The emphasised words, “because of their employment” is of particular note. Perhaps Ms Proops had this in mind in 2018 when advising on a hypothetical or different case since she presumably did not envisage that an indemnity would be provided for the personal litigation of a highly-paid employee in respect of their use of a personal Twitter account? But, nevertheless, Tour told the Tribunal that Ms Proops’s Opinion provided the legal basis to use taxpayer funds to indemnify McNally.
[In the course of the litigation the Blogger presented evidence that McNally (a Clinical Psychologist) used her personal Twitter account to attack individuals (including medically-qualified ones) who did not agree with her views on the handling of the Covid pandemic. As we wrote in April, she regularly questioned the Government’s handling of the pandemic (including the views of expert bodies advising it) despite being in a politically-restricted post. She also followed, and engaged with, a number of troll accounts (which the Blogger identified) which were actively attacking the Blogger himself. It is noteworthy on a legal point that Tour rejected outright any possibility of SMBC accepting vicarious liability for McNally’s own Twitter output, which is a very clear indication that the Council were not going to accept any legal liability for her personal comments in any circumstances.]
But Proops (seemingly) goes further …
Surjit Tour did not advise McNally to seek independent legal advice at any stage. Neither did he inform the political leader of the Council that this was the obvious course of action for McNally to take so that the (then) leader was seemingly unaware that was the correct and appropriate thing for McNally to do.
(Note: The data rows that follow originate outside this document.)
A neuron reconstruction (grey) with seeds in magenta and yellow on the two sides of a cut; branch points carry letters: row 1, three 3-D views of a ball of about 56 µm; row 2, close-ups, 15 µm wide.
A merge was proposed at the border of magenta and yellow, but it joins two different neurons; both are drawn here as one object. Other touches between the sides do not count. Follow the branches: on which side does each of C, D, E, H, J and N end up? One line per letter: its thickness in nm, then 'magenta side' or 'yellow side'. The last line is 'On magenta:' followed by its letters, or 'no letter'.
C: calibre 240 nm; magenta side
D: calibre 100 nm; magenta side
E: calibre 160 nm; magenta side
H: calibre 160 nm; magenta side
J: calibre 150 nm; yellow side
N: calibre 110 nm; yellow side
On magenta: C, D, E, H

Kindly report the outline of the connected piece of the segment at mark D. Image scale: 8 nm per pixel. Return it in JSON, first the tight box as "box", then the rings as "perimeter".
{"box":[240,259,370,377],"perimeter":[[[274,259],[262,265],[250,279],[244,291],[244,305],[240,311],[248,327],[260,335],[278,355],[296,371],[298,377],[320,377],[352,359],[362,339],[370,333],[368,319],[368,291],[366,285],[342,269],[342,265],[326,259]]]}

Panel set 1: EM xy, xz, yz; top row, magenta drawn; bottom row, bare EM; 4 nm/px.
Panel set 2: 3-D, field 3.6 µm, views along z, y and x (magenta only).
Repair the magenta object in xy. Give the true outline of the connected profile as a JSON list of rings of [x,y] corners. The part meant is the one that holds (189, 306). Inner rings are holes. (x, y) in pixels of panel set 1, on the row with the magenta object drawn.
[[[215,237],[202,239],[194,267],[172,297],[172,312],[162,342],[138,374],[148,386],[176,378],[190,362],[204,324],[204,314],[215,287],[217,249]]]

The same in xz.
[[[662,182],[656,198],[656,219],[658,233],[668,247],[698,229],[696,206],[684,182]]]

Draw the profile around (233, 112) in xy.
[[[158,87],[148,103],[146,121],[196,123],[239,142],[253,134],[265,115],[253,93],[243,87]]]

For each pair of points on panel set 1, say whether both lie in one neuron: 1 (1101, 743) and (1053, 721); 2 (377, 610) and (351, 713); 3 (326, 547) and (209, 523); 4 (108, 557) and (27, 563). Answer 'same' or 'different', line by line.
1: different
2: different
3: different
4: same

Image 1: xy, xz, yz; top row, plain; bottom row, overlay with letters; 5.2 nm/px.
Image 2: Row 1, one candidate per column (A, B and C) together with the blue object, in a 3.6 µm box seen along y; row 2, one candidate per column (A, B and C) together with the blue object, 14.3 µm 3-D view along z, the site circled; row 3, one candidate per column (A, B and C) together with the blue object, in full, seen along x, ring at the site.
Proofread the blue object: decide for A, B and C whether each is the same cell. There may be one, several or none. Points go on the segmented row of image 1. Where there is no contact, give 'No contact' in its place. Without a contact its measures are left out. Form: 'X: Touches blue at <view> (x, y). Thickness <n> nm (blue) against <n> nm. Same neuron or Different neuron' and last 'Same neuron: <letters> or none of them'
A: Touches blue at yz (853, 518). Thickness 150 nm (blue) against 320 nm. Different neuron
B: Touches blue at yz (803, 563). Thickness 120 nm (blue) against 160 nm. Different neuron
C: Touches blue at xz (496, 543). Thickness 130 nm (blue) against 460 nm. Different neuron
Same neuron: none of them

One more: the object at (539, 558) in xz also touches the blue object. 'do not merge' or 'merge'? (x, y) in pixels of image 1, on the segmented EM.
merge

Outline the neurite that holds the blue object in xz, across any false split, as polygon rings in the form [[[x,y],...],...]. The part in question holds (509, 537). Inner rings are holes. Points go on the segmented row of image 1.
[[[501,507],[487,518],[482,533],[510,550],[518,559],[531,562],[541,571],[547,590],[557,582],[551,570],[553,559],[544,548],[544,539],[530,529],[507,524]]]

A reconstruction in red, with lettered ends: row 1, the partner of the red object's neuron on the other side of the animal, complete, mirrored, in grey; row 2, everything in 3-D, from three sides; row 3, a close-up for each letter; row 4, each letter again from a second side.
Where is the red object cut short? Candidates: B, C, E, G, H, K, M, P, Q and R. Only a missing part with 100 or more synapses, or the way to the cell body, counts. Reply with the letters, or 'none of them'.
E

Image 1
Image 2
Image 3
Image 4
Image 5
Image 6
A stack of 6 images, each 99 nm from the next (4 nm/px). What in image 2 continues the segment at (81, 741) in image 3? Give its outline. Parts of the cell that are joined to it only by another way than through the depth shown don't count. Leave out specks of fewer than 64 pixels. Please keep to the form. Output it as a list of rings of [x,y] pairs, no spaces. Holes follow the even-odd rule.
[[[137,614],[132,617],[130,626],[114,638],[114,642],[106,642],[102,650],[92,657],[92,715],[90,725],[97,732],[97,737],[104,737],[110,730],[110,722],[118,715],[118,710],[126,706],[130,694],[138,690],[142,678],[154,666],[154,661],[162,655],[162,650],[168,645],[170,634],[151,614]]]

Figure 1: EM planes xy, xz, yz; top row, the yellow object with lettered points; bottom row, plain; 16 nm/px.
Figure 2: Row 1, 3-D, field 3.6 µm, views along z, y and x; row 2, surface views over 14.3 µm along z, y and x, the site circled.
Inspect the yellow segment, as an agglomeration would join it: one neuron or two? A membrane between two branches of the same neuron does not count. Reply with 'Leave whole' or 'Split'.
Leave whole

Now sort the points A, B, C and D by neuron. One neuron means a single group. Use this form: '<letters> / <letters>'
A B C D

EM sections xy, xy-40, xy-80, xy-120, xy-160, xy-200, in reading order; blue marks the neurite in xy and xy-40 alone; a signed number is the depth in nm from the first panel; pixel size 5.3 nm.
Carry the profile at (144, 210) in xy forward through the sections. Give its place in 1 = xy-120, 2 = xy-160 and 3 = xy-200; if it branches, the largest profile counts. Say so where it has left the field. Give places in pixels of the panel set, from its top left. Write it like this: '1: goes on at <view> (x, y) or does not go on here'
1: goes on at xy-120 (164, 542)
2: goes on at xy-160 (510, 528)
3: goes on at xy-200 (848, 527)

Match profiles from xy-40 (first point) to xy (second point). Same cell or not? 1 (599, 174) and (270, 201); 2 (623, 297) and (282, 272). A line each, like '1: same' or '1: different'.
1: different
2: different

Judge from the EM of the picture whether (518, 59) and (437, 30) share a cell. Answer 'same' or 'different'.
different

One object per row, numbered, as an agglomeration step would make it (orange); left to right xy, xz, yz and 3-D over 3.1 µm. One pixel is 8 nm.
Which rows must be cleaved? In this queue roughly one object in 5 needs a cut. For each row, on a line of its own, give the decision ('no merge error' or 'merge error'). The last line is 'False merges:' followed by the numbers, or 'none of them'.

Indeed Tour went even further in persuading the political leader to authorise indemnity, again praying in aid the 2018 Proop's Opinion. He bizarrely told the leader that the Council itself could be sued by McNally if they did not indemnify her. These is the way he put it:
“Alternative Options considered and discounted
The Council could choose not to support the Claimant. This would expose the Council to risks of an employment dispute given the duty of care that the Council owes to her [McNally] as an employee, as set out above.”
Additional Comment
It is noteworthy that the High Court case was brought as a personal action by McNally with Tour and no less than three of his publicly-funded colleagues acting as her Solicitors, with the taxpayer picking up the tab. SMBC has claimed legal professional privilege in respect of Ms Proop’s 2018 Opinion but we must now question whether she was advising generally in respect of obvious “attacks” on an employee in the course of his/her employment? Did she really advise that taxpayers' money could be used to support private litigation relating to a personal social media account? Tour says that she did advise this although, as above, SMBC was not prepared to accept vicarious liability for McNally’s personal output and refuses to disclose even a redacted version of the 2018 Opinion.
If Ms Proop’s was extending indemnity principles to cover an employee’s personal Twitter output it would clearly be helpful if she makes public the case authorities upon which she relies (or that Tour does so on behalf of SMBC). As things stand, there is no obvious legal basis for extending publicly-funding indemnities in this manner.